On Friday, I went down to the convention center to check out Wizard World Los Angeles. It was only my second real trip out of the house -- all by myself, in my big boy pants and everything -- in almost two months, so I was very excited.
It's the first Wizard World I've been to, but I understand from people who've been going for years that this one was very small compared to past conventions. Personally, I thought it was very small compared to just about anything. Seriously, the entire con floor felt smaller than the room they had the Futurama panel in at Comicon last year.
The small size of the thing, however, worked to my advantage. I'm still working my way up to full strength, so I was able to take my time and see all the nerdy stuff I wanted to see without feeling like I was going to miss anything. Or, actually, missing anything at all.

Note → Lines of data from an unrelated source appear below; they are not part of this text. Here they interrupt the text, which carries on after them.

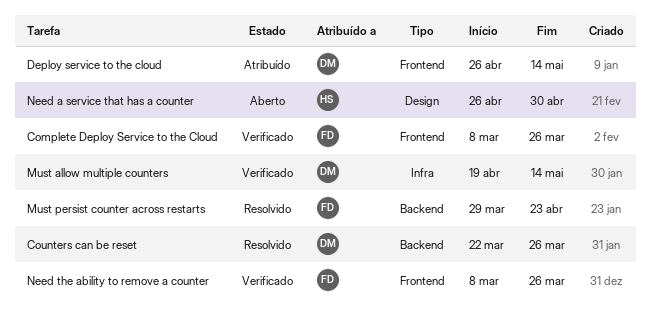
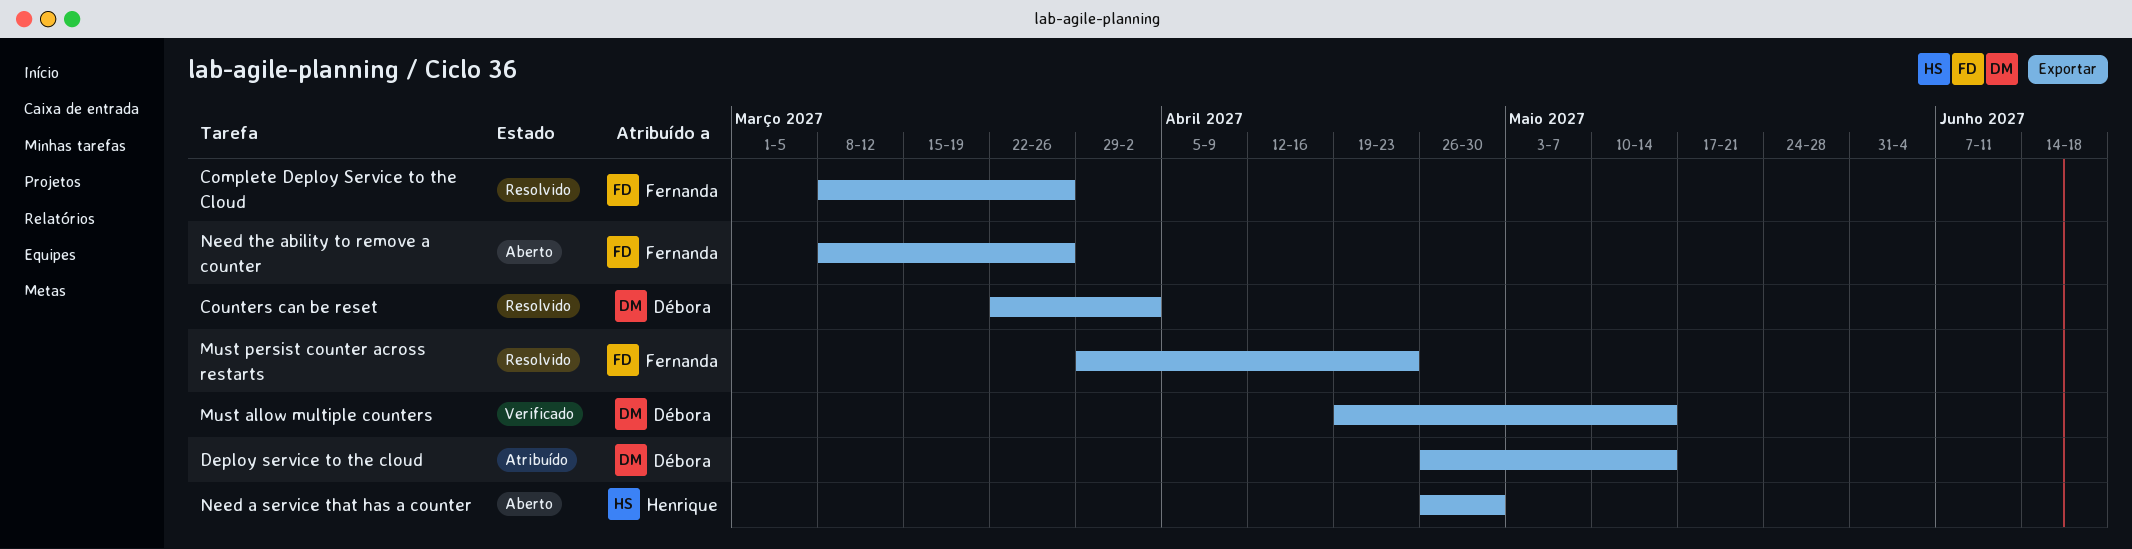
Complete Deploy Service to the Cloud, status: Verificado -> Resolvido
Counters can be reset, due: Mar 26 -> Apr 2
Need the ability to remove a counter, status: Verificado -> Aberto

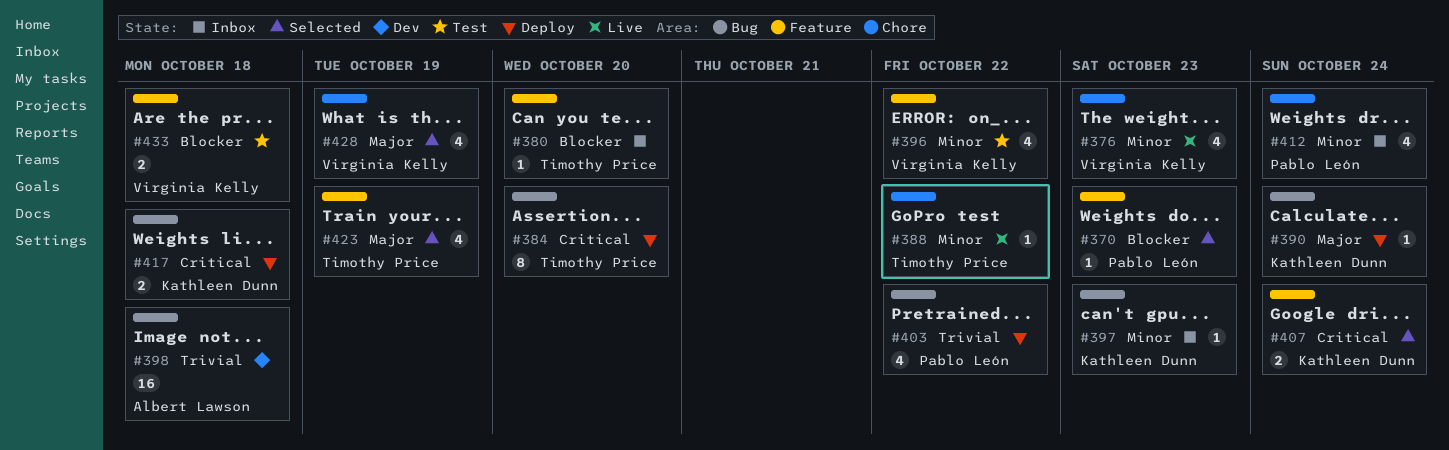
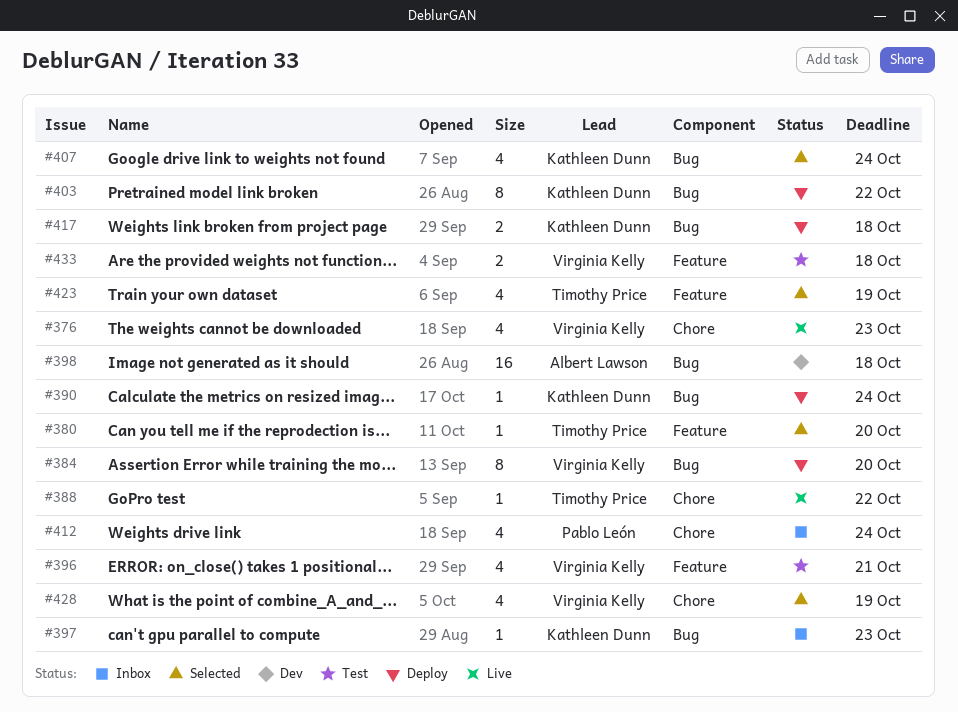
#370: present -> none
#380, status: Inbox -> Selected
#384, owner: Timothy Price -> Virginia Kelly
#396, due: Oct 22 -> Oct 21
#403, owner: Pablo León -> Kathleen Dunn
#403, estimate: 4 -> 8
#407, label: Feature -> Bug
#407, estimate: 2 -> 4

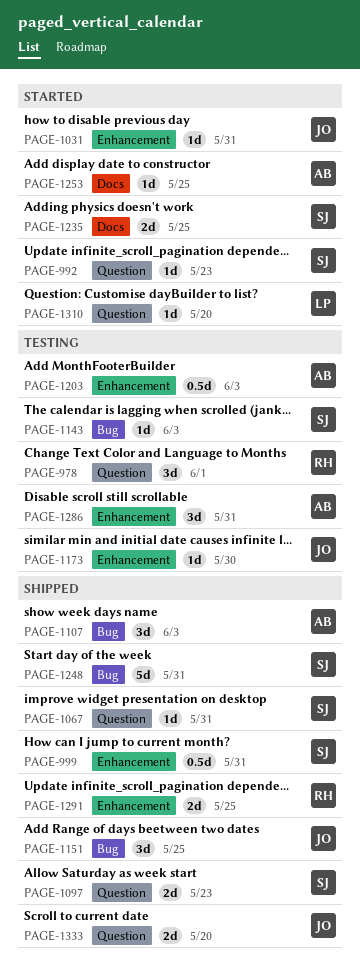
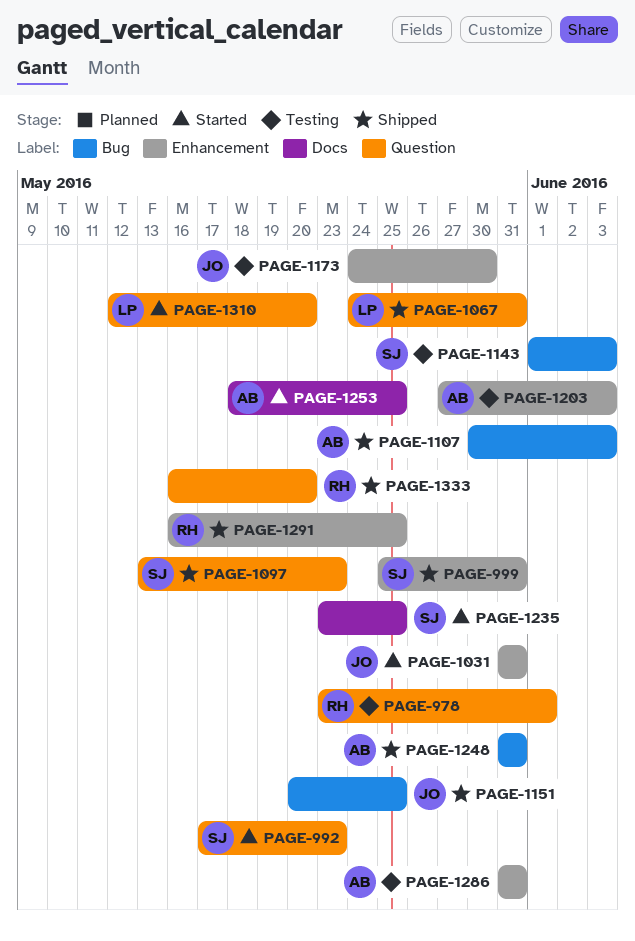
PAGE-1067, owner: SJ -> LP
PAGE-1248, owner: SJ -> AB
PAGE-1333, owner: JO -> RH

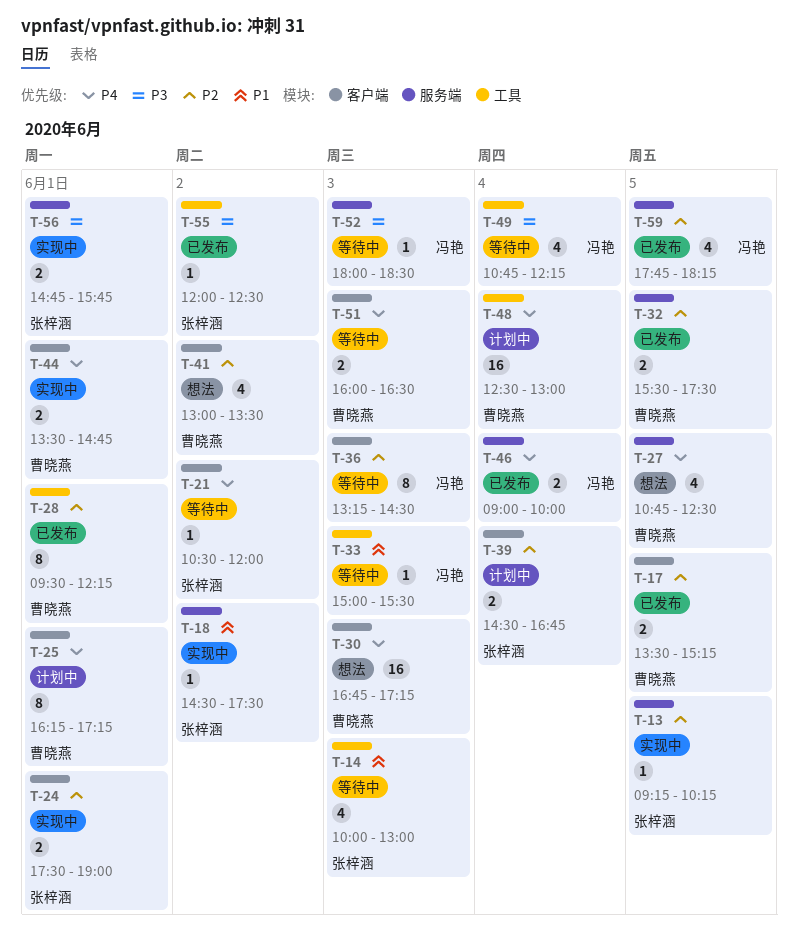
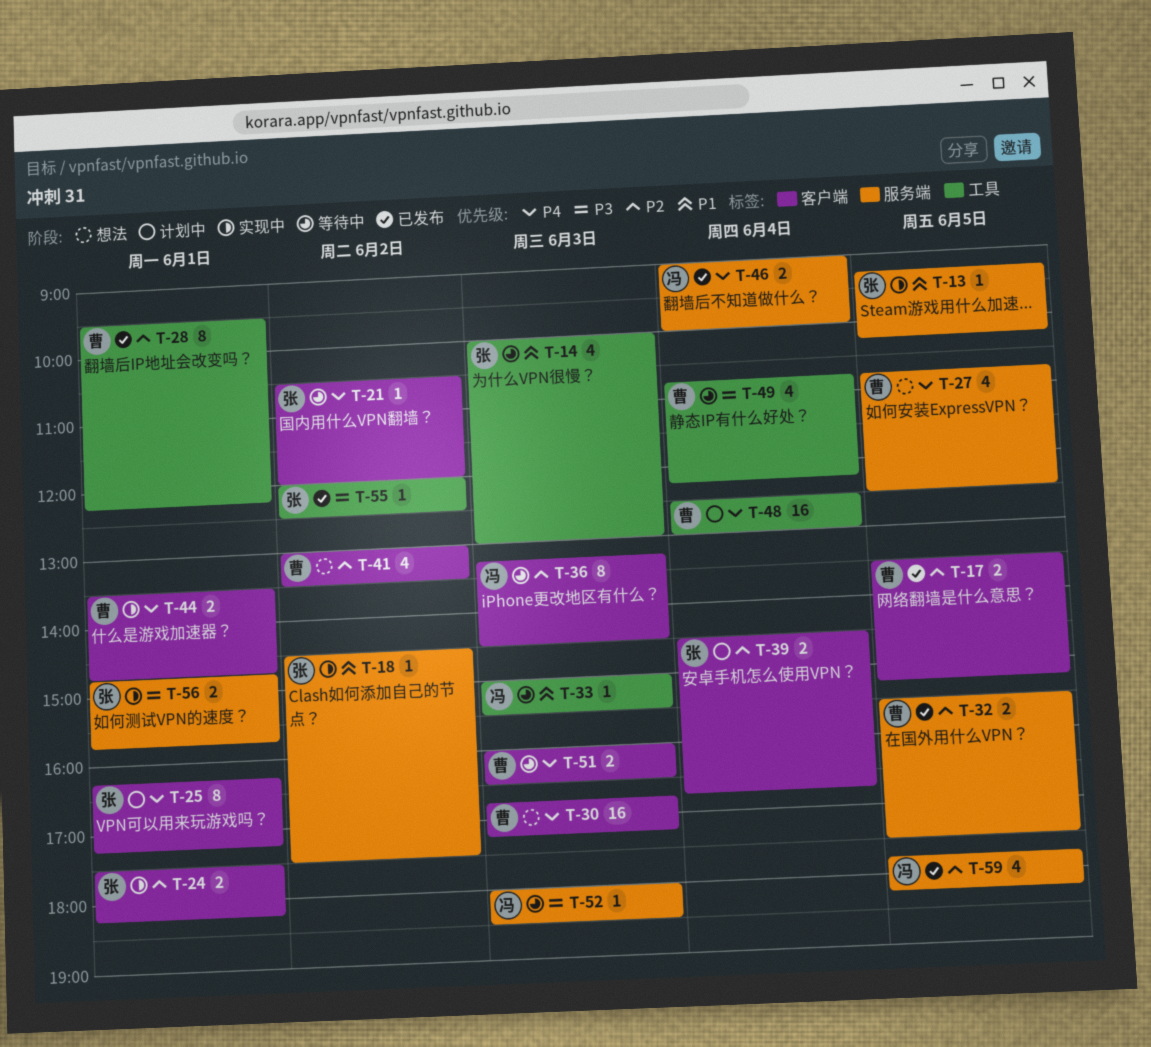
T-13, priority: P2 -> P1
T-24, ends: 19:00 -> 18:15
T-25, owner: 曹晓燕 -> 张梓涵
T-49, owner: 冯艳 -> 曹晓燕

I saw some cool toys, decided that I don't have the "fuck you money" for any of the Transformers I wanted, and was surprisingly restrained in my spending. I bought a few comics and a couple of T-shirts for myself, a T-shirt for Nolan, and was -- finally -- able to support one of my favorite comics in the universe when I met David Malki !, creator of Wondermark, and traded him shiny gold rocks for a book and a T-shirt. He was very humble and gracious, and I hope I didn't slime him too much with my effusive praise. (For those of you keeping score, I just need to meet Jeph Jacques from Questionable Content and Randal Munroe from xkcd to complete the list of awesome people I want to give shiny gold rocks to and slime with effusive praise one day.)
I fell like a name-dropping dick, but I was really happy to finally meet Ariana Osborne and Matt Fraction in person. Warren Ellis introduced me to them last year, and though we've spent lots of time talking on the Internets, I've never been in the same physical place as them until Friday. I spent most of my day at Wizard World getting to know Matt, because it turns out we have a lot in common. Ariana was working with Avatar Press, so she could only break away for a few minutes to have coffee with us, but Matt grabbed a hawesome picture of us both to prove that we were all in the same place at the same time.
The best moment of the entire day for me happened about thirty minutes after I went inside.
I thought that it would be quick and easy to buy my badge at the door, because it was Friday and there wouldn't be that many people there. Apparently, about 300 other people thought the same thing, and we all got to spend about 40 minutes waiting in various queues while a group of Stormtroopers formed a thin white line which separated all of us nerds from certain chaos. After I paid cash for my badge (much shorter line than plastic) I met up with Matt and we headed in.
Matt had an exhibitor badge, and when he attempted to show it to the security guard who was checking badges at the gate, she freaked out at him for not having it in a holder. I waited while Matt went to get a plastic holder, and she freaked out twice as hard at me for holding up her line (I wasn't. We con-going nerds are skilled in the ways of navigating around the guy who has stopped for a few seconds for one reason or another.)
Matt came back with his badge in a plastic holder, which he attached to his clothes to meet the security guard's satisfacton, and we went inside.
About thirty minutes later, we met up with Ariana, and the three of us decided to head off the con floor to grab coffee at a nearby Starbucks. When we were about eight steps past the officious security guard, I reached up for my badge, which I'd pinned to my T-shirt's collar, so I could write my name on it.
It wasn't there.
I looked all around my jacket, checked all of my pockets several times, and had to accept that it had fallen off somewhere inside the con floor. Because I'd paid cash, I had no receipt. Because I hadn't written my name on it, yet, I had no way of proving that I'd lost anything.
I sheepishly revealed all of this to Matt and Ariana while I was whirling around like a dervish, patting my pockets and shaking out my jacket, looking like that guy down the hallway in Jacob's Ladder.
We decided that we would just use The Force on the security lady when it was time to go back in. If she stopped us and didn't accept my explaination about losing my badge, I'd just go buy another one and chalk the expense up to me being stupid.
Although, I have to say: what the fuck is Wizard World thinking giving attendees little plastic sleeves with a safety pin attached to hold their badges? Was the thousand year-old tradition of putting badges on lanyards around your fucking neck just not time-tested enough for them? Maybe next year they'll party like it's 1979 and spring for something a little more durable.
So, we'd sat down and talked for a little bit, we headed back into the con together. We walked in an inverted phalanx, Matt and Ariana flanking me. We walked with purpose. We walked like we had somewhere to be, and didn't have time to waste on the quaint practice of flashing our plastic-sheathed badges.
I don't know how, but we pulled it off. Security Lady even smiled at us as we passed.
Badges? Badges!? We don't need no stinking badges!
I'm glad I went, and I had a really good time. I don't know why it's so much smaller this year than it's been in the past, but we've already lost GenCon SoCal to mismanagement, and I sure hope Wizard World Los Angeles grows in the future and is successful enough to afford lanyards for attendees.